Se as relações comerciais internacionais se projectam para além das fronteiras de um único Estado, decorrendo sob a égide de ordens jurídicas estaduais diferentes, o primeiro problema jurídico que as mesmas colocam é, precisamente, o dos «conflitos de leis (no espaço)». Este problema é originado pela circunstância de as ordens jurídicas dos diferentes países divergirem na regulamentação das situações concretas da vida. Assim, por exemplo, caso surja um diferendo a respeito da interpretação ou execução de um contrato de fornecimento de matérias- primas celebrado entre a empresa A, sediada em Portugal, e a empresa B, estabelecida em Inglaterra, tal diferendo pode ser resolvido de forma diferente consoante seja aplicado ao caso o direito português ou, pelo contrário, o direito inglês. Alude-se, pois, à diversidade das «normas jurídicas materiais» dos diferentes sistemas jurídicos, ou seja, daquelas normas que regulam as situações concretas, que nos dão resposta para os problemas do dia-a-dia. Mas, como é lógico, os conflitos entre normas materiais oriundas de sistemas jurídicos diferentes são, muitas vezes, tão-só conflitos potenciais, pois não está excluído que, na sua aplicação aos casos concretos da vida, tais normas apresentem soluções idênticas.
Estas normas materiais, quando são editadas pelos legisladores nacionais, têm sobretudo em vista resolver os problemas que se colocam internamente, dentro das fronteiras do Estado que as promulga. Porém, à partida, nada obsta a que elas possam ser aplicadas a situações «internacionais», situações que estão em contacto com mais do que uma ordem jurídica.

Está bem de ver que à resolução de uma dada questão jurídica, suscitada por uma relação privada internacional, se não podem aplicar todas as leis que com essa relação tenham um qualquer contacto de natureza espacial. Deverá antes seleccionar-se uma dessas leis, reconhecendo-se-lhe competência para resolver a referida questão jurídica. Tradicionalmente, tal selecção é feita por uma regra de conflitos (de leis), uma norma jurídica que tem precisamente por função dizer qual das leis em contacto com a situação é competente para a regular.

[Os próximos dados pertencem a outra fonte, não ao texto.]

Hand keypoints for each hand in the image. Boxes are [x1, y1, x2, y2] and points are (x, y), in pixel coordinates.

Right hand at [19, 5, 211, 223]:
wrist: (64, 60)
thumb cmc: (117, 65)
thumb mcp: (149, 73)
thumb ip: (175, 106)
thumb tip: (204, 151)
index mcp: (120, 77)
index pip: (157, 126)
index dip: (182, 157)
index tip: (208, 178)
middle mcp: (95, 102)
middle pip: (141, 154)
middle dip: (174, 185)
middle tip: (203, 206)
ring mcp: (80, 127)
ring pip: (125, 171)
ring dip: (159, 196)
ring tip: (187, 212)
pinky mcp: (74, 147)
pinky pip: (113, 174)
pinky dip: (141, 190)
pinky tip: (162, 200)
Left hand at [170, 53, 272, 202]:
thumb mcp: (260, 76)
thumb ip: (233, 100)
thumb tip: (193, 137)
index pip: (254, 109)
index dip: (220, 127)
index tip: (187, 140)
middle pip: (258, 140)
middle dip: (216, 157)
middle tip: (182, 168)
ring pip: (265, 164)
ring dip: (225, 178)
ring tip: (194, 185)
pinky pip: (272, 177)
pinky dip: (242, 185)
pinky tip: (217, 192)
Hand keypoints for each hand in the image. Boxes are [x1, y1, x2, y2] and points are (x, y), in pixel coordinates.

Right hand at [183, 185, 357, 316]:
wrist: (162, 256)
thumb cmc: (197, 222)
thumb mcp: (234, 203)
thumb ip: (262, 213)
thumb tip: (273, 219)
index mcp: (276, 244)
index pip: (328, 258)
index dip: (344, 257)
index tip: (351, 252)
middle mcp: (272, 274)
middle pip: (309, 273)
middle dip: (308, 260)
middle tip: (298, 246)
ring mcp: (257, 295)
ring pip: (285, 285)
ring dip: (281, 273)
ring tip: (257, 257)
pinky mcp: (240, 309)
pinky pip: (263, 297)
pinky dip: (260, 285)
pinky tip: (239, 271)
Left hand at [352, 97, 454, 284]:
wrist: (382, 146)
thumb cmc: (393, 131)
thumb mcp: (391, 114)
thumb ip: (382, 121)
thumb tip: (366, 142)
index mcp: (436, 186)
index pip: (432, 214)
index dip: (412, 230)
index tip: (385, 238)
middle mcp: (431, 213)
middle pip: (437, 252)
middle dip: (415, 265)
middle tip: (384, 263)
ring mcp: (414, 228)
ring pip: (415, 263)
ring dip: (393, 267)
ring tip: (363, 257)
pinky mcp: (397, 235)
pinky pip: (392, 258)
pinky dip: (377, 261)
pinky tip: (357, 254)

Tais regras de conflitos existem em todos os ordenamentos jurídicos e a sua interpretação e aplicação levantam problemas delicados. Mas não faltam vozes que propugnam outros modos de resolver os conflitos entre as leis dos diferentes países. Aliás, a melhor forma de os resolver seria, naturalmente, eliminá-los, mediante a uniformização ou harmonização de todas as leis do mundo. Todavia, na ausência de um legislador internacional, dotado de reais poderes para impor o acatamento dos seus preceitos pelos órgãos legislativos e jurisdicionais de cada Estado, tal tarefa só limitadamente poderá conduzir a resultados positivos, em geral através da adesão voluntária dos Estados aos tratados que intentam a unificação do direito privado.

Posto isto, não falta, como se disse, quem proponha outras vias de resolução dos conflitos de leis, para além (ou em substituição) das normas de conflitos. Uma dessas vias consistiria na adopção, por cada Estado, de regras jurídicas especificamente adaptadas às características próprias do comércio internacional. Para outros, preferível seria que as trocas internacionais fossem regidas pelas regras que os próprios comerciantes desenvolvem na sua prática comercial além-fronteiras, regras esses que resultam da observância de usos e princípios comummente adoptados pelos agentes económicos. Assim se originaria um conjunto muito heterogéneo de realidades normativas (cláusulas-tipo, modelos contratuais padronizados, regras consuetudinárias, definições de termos utilizados no comércio internacional e regras interpretativas associadas) a que se convencionou chamar lex mercatoria.
Todavia, mau grado a inegável importância de todas as sugestões e tentativas que se fizeram para encontrar soluções alternativas ao método das regras de conflitos, pode-se dizer, com segurança, que estas continuam a constituir o instrumento privilegiado de resolução dos conflitos entre as leis dos diversos povos e nações.